I can’t say for Milwaukee.
How come gas is 3.29 in my part of West Texas? That’s too high, but lower than in a lot of places.
Another way to look at it is, those idiots that were salivating at the thought that gas was headed to, first 5, then 10 $$$ a gallon have been kicked in the teeth.
A number of factors go into the price of gas at the pump. It’s worthwhile to list them, but I’m not in the mood for getting down into those weeds.
Supply and demand is only one of them, given all the other things that are affecting prices, too.
Actually, I can repeat their excuse for the high price — rumor.
There was a rumoor that a distributor would not be able to meet its delivery schedule last week and that caused the price to jump from $3.89 where it had been stuck for weeks to $4.09 (and as high as $4.21) over night.
Gas will never be $2.00 per gallon again, and you don’t want it to be.
Yes, we have the wonderful technology that has made accessible oil and gas reserves that were previously thought to be not recoverable. But it comes at a cost.

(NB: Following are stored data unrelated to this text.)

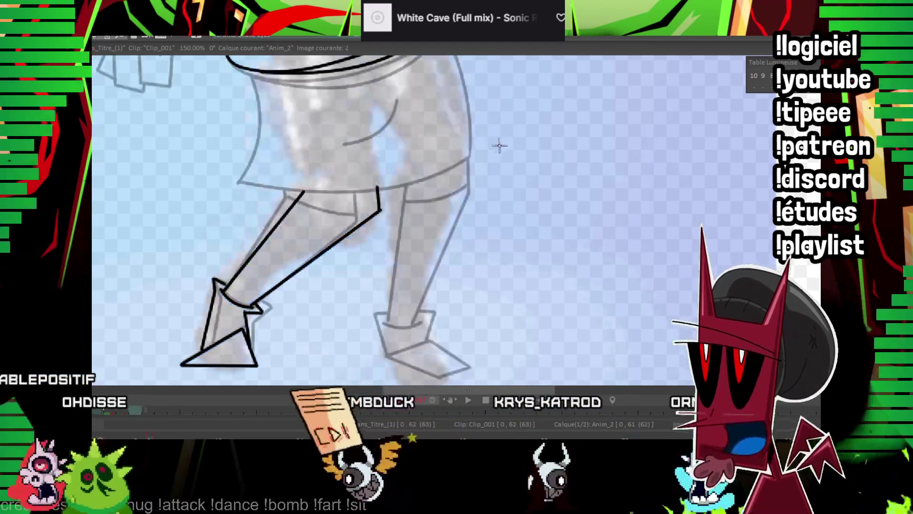
{"action": "key", "text": "Right"}
{"action": "key", "text": "Left"}
{"action": "key", "text": "Right"}
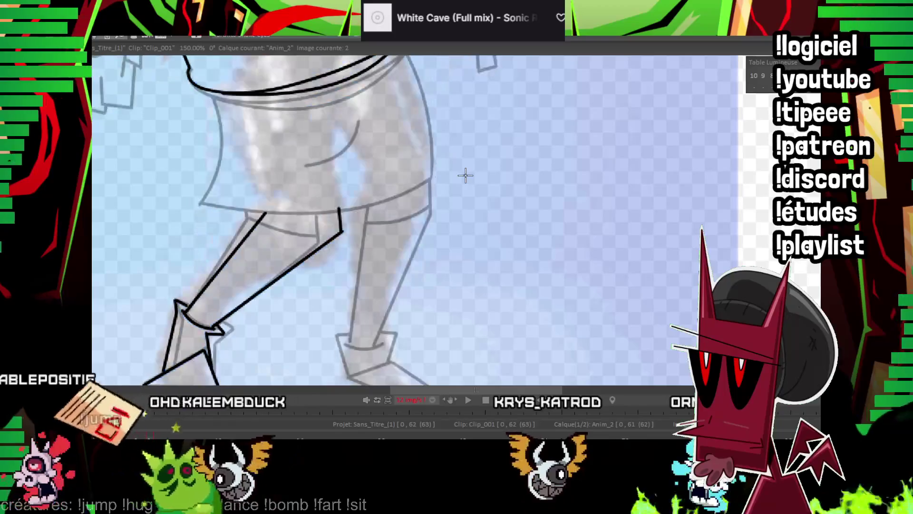
{"action": "key", "text": "ctrl+z"}
{"action": "key", "text": "ctrl+z"}
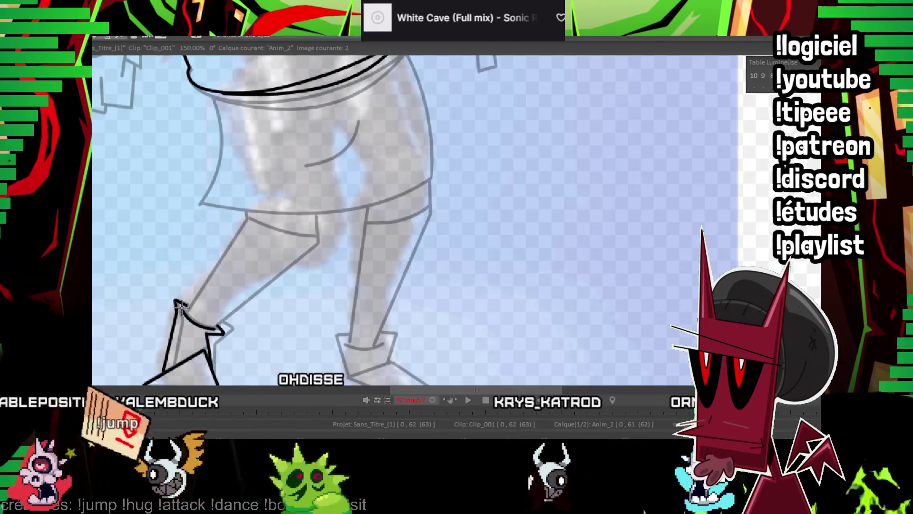
{"action": "left_click_drag", "start_coordinate": [182, 305], "coordinate": [271, 225]}
{"action": "mouse_move", "coordinate": [218, 323]}
{"action": "left_mouse_down"}
{"action": "mouse_move", "coordinate": [339, 242]}
{"action": "mouse_move", "coordinate": [270, 181]}
{"action": "left_mouse_up"}
{"action": "key", "text": "Left"}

It costs $70 per barrel just to get the oil out of the ground in a shale fracking operation. That means that with transportation and other costs, we need oil to be at $80-90 per barrel just to make it economically profitable to drill for it here.
If the price drops below that amount, the wells shut down, we lose jobs and all this good economic news is history.
As long as the price is stable around $3.50 per gallon, we can enjoy the energy boom, the economy will adjust and life will be good. In fact, it’s been stable around this price range for about five years now, and that’s why we are having the domestic energy increase.